* Action item:
Find the string "産業振興課" in the listing and report every line that has it.

* Task inputs:
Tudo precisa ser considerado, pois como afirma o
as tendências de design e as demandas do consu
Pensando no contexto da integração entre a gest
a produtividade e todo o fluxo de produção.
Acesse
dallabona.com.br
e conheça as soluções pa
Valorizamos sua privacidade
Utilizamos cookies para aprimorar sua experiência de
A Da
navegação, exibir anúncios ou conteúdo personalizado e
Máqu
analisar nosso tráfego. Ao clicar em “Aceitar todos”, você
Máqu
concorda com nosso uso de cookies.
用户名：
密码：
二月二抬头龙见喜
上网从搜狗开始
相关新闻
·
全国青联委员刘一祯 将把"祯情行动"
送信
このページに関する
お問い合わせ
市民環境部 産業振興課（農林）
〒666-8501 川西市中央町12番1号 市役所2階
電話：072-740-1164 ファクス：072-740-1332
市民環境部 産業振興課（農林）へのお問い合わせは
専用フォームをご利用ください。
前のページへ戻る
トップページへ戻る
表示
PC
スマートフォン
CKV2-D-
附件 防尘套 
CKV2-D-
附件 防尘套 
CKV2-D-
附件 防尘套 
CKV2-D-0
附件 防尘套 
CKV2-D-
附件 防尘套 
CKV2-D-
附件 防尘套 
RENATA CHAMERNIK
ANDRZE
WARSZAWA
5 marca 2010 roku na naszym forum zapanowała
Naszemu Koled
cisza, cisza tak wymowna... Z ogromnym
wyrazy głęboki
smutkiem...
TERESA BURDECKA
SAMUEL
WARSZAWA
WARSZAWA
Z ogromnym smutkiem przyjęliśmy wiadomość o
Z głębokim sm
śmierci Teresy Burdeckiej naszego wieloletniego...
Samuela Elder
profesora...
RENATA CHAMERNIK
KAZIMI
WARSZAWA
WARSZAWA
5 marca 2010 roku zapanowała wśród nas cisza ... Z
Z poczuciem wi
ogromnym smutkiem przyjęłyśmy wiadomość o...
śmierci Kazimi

* Task solution:
市民環境部 産業振興課（農林）
市民環境部 産業振興課（農林）へのお問い合わせは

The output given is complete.